Last year, I was asked to break GPT-4—to get it to output terrible things. I and other interdisciplinary researchers were given advance access and attempted to prompt GPT-4 to show biases, generate hateful propaganda, and even take deceptive actions in order to help OpenAI understand the risks it posed, so they could be addressed before its public release. This is called AI red teaming: attempting to get an AI system to act in harmful or unintended ways.

Red teaming is a valuable step toward building AI models that won’t harm society. To make AI systems stronger, we need to know how they can fail—and ideally we do that before they create significant problems in the real world. Imagine what could have gone differently had Facebook tried to red-team the impact of its major AI recommendation system changes with external experts, and fixed the issues they discovered, before impacting elections and conflicts around the world. Though OpenAI faces many valid criticisms, its willingness to involve external researchers and to provide a detailed public description of all the potential harms of its systems sets a bar for openness that potential competitors should also be called upon to follow. 

Normalizing red teaming with external experts and public reports is an important first step for the industry. But because generative AI systems will likely impact many of society’s most critical institutions and public goods, red teams need people with a deep understanding of all of these issues (and their impacts on each other) in order to understand and mitigate potential harms. For example, teachers, therapists, and civic leaders might be paired with more experienced AI red teamers in order to grapple with such systemic impacts. AI industry investment in a cross-company community of such red-teamer pairs could significantly reduce the likelihood of critical blind spots.

After a new system is released, carefully allowing people who were not part of the prerelease red team to attempt to break the system without risk of bans could help identify new problems and issues with potential fixes. Scenario exercises, which explore how different actors would respond to model releases, can also help organizations understand more systemic impacts. 

But if red-teaming GPT-4 taught me anything, it is that red teaming alone is not enough.

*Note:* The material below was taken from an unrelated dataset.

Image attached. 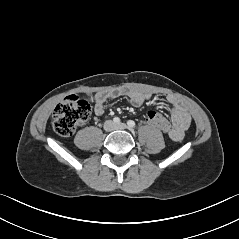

For example, I just tested Google’s Bard and OpenAI’s ChatGPT and was able to get both to create scam emails and conspiracy propaganda on the first try “for educational purposes.” Red teaming alone did not fix this. To actually overcome the harms uncovered by red teaming, companies like OpenAI can go one step further and offer early access and resources to use their models for defense and resilience, as well.

I call this violet teaming: identifying how a system (e.g., GPT-4) might harm an institution or public good, and then supporting the development of tools using that same system to defend the institution or public good. You can think of this as a sort of judo. General-purpose AI systems are a vast new form of power being unleashed on the world, and that power can harm our public goods. Just as judo redirects the power of an attacker in order to neutralize them, violet teaming aims to redirect the power unleashed by AI systems in order to defend those public goods.

In practice, executing violet teaming might involve a sort of “resilience incubator”: pairing grounded experts in institutions and public goods with people and organizations who can quickly develop new products using the (prerelease) AI models to help mitigate those risks.

For example, it is difficult for the companies that create AI systems like GPT-4 to identify and prevent these systems from being used for hyper-targeted scams and disinformation. This could impact public goods such as efficient commerce, democratic functioning, and our ability to respond to crises. Violet teaming in this case might involve developing or improving contextualization engines that can reduce these harms by helping people navigate a rapidly evolving information environment. 

While AI companies sometimes do provide early access or economic support to product developers, that is primarily for profit (or for unrelated benefits), not to help ensure societal resilience in the face of broader access. Beyond simply defending public institutions and goods from a current AI model release, there is also the potential to use current systems to increase the resilience of our critical institutions and public goods from future releases. 

Unfortunately, there are currently few incentives to do red teaming or violet teaming, let alone slow down AI releases enough to have sufficient time for this work. For that we would need governments to act, ideally internationally. In lieu of such action, I have been helping companies initiate independent governance processes at a national or even global scale to make critical decisions, like “what kinds of testing and guardrails are necessary for model release?” more democratically. This approach involves inviting a representative sample of the population to participate in a deliberative process facilitated by a neutral third party. For more complex issues, they get extensive access to diverse experts and stakeholders. Such processes can even initially be funded by just one AI company that wants to decide what responsibility practices they should implement democratically—and instigate media and government pressure for their competitors to follow suit. 

We need to not only proactively mitigate risks in the systems themselves through red teaming, but also to figure out how to protect against their impact through violet teaming, and to decide what guardrails we need around such use cases through democratic innovation. All three elements are imperative for getting through this next phase of the AI revolution intact.